- [TASK]: Would you reproduce each line below exactly, leaving every picture out?

Entries taken from a collection
• • • • • • •

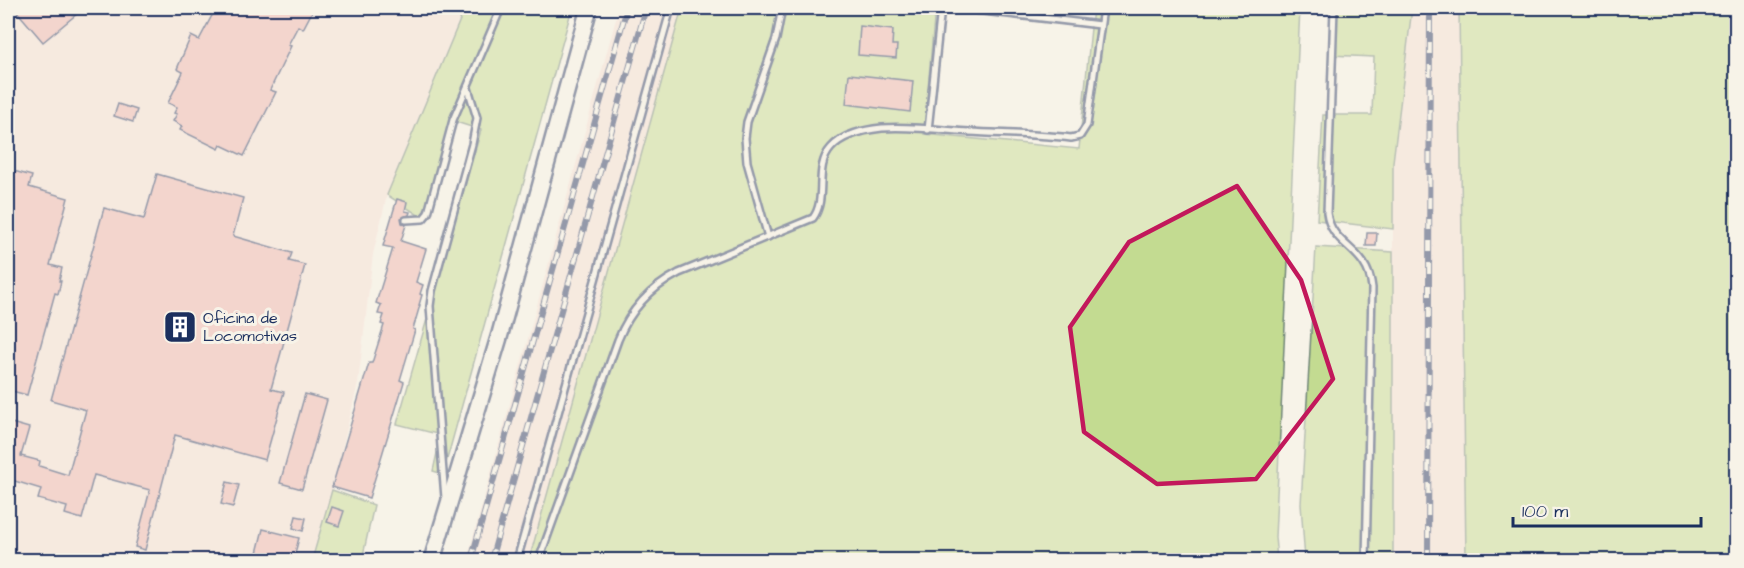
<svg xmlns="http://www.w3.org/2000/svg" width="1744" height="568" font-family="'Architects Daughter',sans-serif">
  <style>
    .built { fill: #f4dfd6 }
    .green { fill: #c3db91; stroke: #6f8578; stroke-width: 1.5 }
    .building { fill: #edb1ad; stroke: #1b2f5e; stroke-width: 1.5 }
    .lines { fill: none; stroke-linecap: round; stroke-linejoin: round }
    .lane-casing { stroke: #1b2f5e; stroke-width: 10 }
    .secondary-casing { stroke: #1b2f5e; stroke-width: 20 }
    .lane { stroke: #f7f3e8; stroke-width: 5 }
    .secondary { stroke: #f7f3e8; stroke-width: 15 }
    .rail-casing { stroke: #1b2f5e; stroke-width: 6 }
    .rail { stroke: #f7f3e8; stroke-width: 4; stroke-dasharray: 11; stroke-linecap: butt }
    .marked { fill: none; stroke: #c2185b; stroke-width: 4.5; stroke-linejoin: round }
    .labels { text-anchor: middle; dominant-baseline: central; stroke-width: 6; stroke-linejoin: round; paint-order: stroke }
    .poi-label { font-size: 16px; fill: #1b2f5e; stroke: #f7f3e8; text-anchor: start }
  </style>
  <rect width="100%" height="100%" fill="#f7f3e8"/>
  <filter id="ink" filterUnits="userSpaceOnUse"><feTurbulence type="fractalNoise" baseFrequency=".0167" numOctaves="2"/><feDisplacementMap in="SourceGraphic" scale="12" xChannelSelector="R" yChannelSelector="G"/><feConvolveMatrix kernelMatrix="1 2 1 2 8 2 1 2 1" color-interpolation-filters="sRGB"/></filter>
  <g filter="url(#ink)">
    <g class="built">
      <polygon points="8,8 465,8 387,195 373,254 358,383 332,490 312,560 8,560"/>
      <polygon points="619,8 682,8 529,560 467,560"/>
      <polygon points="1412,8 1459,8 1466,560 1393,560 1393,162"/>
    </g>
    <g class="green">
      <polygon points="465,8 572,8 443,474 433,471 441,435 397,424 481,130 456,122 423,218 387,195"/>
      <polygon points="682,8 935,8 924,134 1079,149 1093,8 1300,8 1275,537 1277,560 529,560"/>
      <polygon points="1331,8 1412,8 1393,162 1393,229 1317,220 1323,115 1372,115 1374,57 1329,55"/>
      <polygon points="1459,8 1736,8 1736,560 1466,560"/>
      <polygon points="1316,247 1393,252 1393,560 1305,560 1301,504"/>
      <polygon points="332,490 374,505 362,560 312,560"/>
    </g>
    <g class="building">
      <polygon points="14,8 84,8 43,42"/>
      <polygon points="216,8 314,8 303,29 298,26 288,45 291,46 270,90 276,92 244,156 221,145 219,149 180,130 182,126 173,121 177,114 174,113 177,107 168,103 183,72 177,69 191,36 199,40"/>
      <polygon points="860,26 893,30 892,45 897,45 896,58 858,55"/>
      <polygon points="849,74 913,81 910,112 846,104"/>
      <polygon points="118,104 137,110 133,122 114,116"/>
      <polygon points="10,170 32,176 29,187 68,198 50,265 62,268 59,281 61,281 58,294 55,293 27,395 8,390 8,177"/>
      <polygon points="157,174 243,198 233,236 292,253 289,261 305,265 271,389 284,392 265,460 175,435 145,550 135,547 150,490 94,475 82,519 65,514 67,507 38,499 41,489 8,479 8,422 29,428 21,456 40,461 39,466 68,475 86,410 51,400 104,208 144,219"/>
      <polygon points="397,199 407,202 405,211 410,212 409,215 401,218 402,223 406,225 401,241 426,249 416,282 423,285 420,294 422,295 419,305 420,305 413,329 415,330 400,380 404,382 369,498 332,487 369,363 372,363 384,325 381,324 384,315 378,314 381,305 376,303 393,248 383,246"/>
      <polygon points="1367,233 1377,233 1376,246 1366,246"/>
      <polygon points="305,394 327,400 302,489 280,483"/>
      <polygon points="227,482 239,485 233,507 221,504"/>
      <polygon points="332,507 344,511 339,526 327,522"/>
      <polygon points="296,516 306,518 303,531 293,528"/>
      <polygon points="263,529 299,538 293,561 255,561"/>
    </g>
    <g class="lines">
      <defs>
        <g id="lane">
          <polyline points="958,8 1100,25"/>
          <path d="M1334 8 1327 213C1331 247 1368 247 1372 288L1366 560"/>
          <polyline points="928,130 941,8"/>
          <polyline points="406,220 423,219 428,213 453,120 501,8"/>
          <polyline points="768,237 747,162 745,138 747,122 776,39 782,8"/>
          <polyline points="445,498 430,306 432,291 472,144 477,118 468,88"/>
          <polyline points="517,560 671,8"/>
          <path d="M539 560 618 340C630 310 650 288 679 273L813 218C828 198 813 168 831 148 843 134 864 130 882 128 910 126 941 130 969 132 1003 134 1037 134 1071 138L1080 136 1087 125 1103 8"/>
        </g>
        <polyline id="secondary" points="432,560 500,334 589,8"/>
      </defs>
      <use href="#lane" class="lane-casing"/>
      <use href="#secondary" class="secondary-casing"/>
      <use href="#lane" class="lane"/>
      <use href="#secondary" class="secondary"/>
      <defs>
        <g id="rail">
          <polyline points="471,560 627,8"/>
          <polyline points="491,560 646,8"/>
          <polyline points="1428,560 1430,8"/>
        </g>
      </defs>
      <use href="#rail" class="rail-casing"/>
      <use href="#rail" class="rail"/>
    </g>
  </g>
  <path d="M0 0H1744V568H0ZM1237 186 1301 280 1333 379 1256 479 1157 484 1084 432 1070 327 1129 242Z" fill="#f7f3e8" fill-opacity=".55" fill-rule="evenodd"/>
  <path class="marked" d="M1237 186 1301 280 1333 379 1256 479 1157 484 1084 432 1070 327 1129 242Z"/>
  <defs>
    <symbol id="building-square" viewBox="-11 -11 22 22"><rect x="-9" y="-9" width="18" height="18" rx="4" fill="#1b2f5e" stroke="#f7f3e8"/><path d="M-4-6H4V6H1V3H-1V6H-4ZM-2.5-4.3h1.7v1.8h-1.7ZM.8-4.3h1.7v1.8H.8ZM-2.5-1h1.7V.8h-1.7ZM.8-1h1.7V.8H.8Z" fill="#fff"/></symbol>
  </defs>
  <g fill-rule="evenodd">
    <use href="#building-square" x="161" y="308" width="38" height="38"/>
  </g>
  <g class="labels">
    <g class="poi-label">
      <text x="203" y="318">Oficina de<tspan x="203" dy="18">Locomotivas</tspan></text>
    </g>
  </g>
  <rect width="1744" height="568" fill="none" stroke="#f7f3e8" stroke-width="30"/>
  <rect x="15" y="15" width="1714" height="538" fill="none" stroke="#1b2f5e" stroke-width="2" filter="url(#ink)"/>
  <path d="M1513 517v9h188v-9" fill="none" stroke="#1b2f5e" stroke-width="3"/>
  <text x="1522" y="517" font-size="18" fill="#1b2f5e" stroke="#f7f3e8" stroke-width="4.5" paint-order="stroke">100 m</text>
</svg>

• • • • • • •

- [SOLVED EXERCISE]:
<svg xmlns="http://www.w3.org/2000/svg" width="1744" height="568" font-family="'Architects Daughter',sans-serif">
  <style>
    .built { fill: #f4dfd6 }
    .green { fill: #c3db91; stroke: #6f8578; stroke-width: 1.5 }
    .building { fill: #edb1ad; stroke: #1b2f5e; stroke-width: 1.5 }
    .lines { fill: none; stroke-linecap: round; stroke-linejoin: round }
    .lane-casing { stroke: #1b2f5e; stroke-width: 10 }
    .secondary-casing { stroke: #1b2f5e; stroke-width: 20 }
    .lane { stroke: #f7f3e8; stroke-width: 5 }
    .secondary { stroke: #f7f3e8; stroke-width: 15 }
    .rail-casing { stroke: #1b2f5e; stroke-width: 6 }
    .rail { stroke: #f7f3e8; stroke-width: 4; stroke-dasharray: 11; stroke-linecap: butt }
    .marked { fill: none; stroke: #c2185b; stroke-width: 4.5; stroke-linejoin: round }
    .labels { text-anchor: middle; dominant-baseline: central; stroke-width: 6; stroke-linejoin: round; paint-order: stroke }
    .poi-label { font-size: 16px; fill: #1b2f5e; stroke: #f7f3e8; text-anchor: start }
  </style>
  <rect width="100%" height="100%" fill="#f7f3e8"/>
  <filter id="ink" filterUnits="userSpaceOnUse"><feTurbulence type="fractalNoise" baseFrequency=".0167" numOctaves="2"/><feDisplacementMap in="SourceGraphic" scale="12" xChannelSelector="R" yChannelSelector="G"/><feConvolveMatrix kernelMatrix="1 2 1 2 8 2 1 2 1" color-interpolation-filters="sRGB"/></filter>
  <g filter="url(#ink)">
    <g class="built">
      <polygon points="8,8 465,8 387,195 373,254 358,383 332,490 312,560 8,560"/>
      <polygon points="619,8 682,8 529,560 467,560"/>
      <polygon points="1412,8 1459,8 1466,560 1393,560 1393,162"/>
    </g>
    <g class="green">
      <polygon points="465,8 572,8 443,474 433,471 441,435 397,424 481,130 456,122 423,218 387,195"/>
      <polygon points="682,8 935,8 924,134 1079,149 1093,8 1300,8 1275,537 1277,560 529,560"/>
      <polygon points="1331,8 1412,8 1393,162 1393,229 1317,220 1323,115 1372,115 1374,57 1329,55"/>
      <polygon points="1459,8 1736,8 1736,560 1466,560"/>
      <polygon points="1316,247 1393,252 1393,560 1305,560 1301,504"/>
      <polygon points="332,490 374,505 362,560 312,560"/>
    </g>
    <g class="building">
      <polygon points="14,8 84,8 43,42"/>
      <polygon points="216,8 314,8 303,29 298,26 288,45 291,46 270,90 276,92 244,156 221,145 219,149 180,130 182,126 173,121 177,114 174,113 177,107 168,103 183,72 177,69 191,36 199,40"/>
      <polygon points="860,26 893,30 892,45 897,45 896,58 858,55"/>
      <polygon points="849,74 913,81 910,112 846,104"/>
      <polygon points="118,104 137,110 133,122 114,116"/>
      <polygon points="10,170 32,176 29,187 68,198 50,265 62,268 59,281 61,281 58,294 55,293 27,395 8,390 8,177"/>
      <polygon points="157,174 243,198 233,236 292,253 289,261 305,265 271,389 284,392 265,460 175,435 145,550 135,547 150,490 94,475 82,519 65,514 67,507 38,499 41,489 8,479 8,422 29,428 21,456 40,461 39,466 68,475 86,410 51,400 104,208 144,219"/>
      <polygon points="397,199 407,202 405,211 410,212 409,215 401,218 402,223 406,225 401,241 426,249 416,282 423,285 420,294 422,295 419,305 420,305 413,329 415,330 400,380 404,382 369,498 332,487 369,363 372,363 384,325 381,324 384,315 378,314 381,305 376,303 393,248 383,246"/>
      <polygon points="1367,233 1377,233 1376,246 1366,246"/>
      <polygon points="305,394 327,400 302,489 280,483"/>
      <polygon points="227,482 239,485 233,507 221,504"/>
      <polygon points="332,507 344,511 339,526 327,522"/>
      <polygon points="296,516 306,518 303,531 293,528"/>
      <polygon points="263,529 299,538 293,561 255,561"/>
    </g>
    <g class="lines">
      <defs>
        <g id="lane">
          <polyline points="958,8 1100,25"/>
          <path d="M1334 8 1327 213C1331 247 1368 247 1372 288L1366 560"/>
          <polyline points="928,130 941,8"/>
          <polyline points="406,220 423,219 428,213 453,120 501,8"/>
          <polyline points="768,237 747,162 745,138 747,122 776,39 782,8"/>
          <polyline points="445,498 430,306 432,291 472,144 477,118 468,88"/>
          <polyline points="517,560 671,8"/>
          <path d="M539 560 618 340C630 310 650 288 679 273L813 218C828 198 813 168 831 148 843 134 864 130 882 128 910 126 941 130 969 132 1003 134 1037 134 1071 138L1080 136 1087 125 1103 8"/>
        </g>
        <polyline id="secondary" points="432,560 500,334 589,8"/>
      </defs>
      <use href="#lane" class="lane-casing"/>
      <use href="#secondary" class="secondary-casing"/>
      <use href="#lane" class="lane"/>
      <use href="#secondary" class="secondary"/>
      <defs>
        <g id="rail">
          <polyline points="471,560 627,8"/>
          <polyline points="491,560 646,8"/>
          <polyline points="1428,560 1430,8"/>
        </g>
      </defs>
      <use href="#rail" class="rail-casing"/>
      <use href="#rail" class="rail"/>
    </g>
  </g>
  <path d="M0 0H1744V568H0ZM1237 186 1301 280 1333 379 1256 479 1157 484 1084 432 1070 327 1129 242Z" fill="#f7f3e8" fill-opacity=".55" fill-rule="evenodd"/>
  <path class="marked" d="M1237 186 1301 280 1333 379 1256 479 1157 484 1084 432 1070 327 1129 242Z"/>
  <defs>
    <symbol id="building-square" viewBox="-11 -11 22 22"><rect x="-9" y="-9" width="18" height="18" rx="4" fill="#1b2f5e" stroke="#f7f3e8"/><path d="M-4-6H4V6H1V3H-1V6H-4ZM-2.5-4.3h1.7v1.8h-1.7ZM.8-4.3h1.7v1.8H.8ZM-2.5-1h1.7V.8h-1.7ZM.8-1h1.7V.8H.8Z" fill="#fff"/></symbol>
  </defs>
  <g fill-rule="evenodd">
    <use href="#building-square" x="161" y="308" width="38" height="38"/>
  </g>
  <g class="labels">
    <g class="poi-label">
      <text x="203" y="318">Oficina de<tspan x="203" dy="18">Locomotivas</tspan></text>
    </g>
  </g>
  <rect width="1744" height="568" fill="none" stroke="#f7f3e8" stroke-width="30"/>
  <rect x="15" y="15" width="1714" height="538" fill="none" stroke="#1b2f5e" stroke-width="2" filter="url(#ink)"/>
  <path d="M1513 517v9h188v-9" fill="none" stroke="#1b2f5e" stroke-width="3"/>
  <text x="1522" y="517" font-size="18" fill="#1b2f5e" stroke="#f7f3e8" stroke-width="4.5" paint-order="stroke">100 m</text>
</svg>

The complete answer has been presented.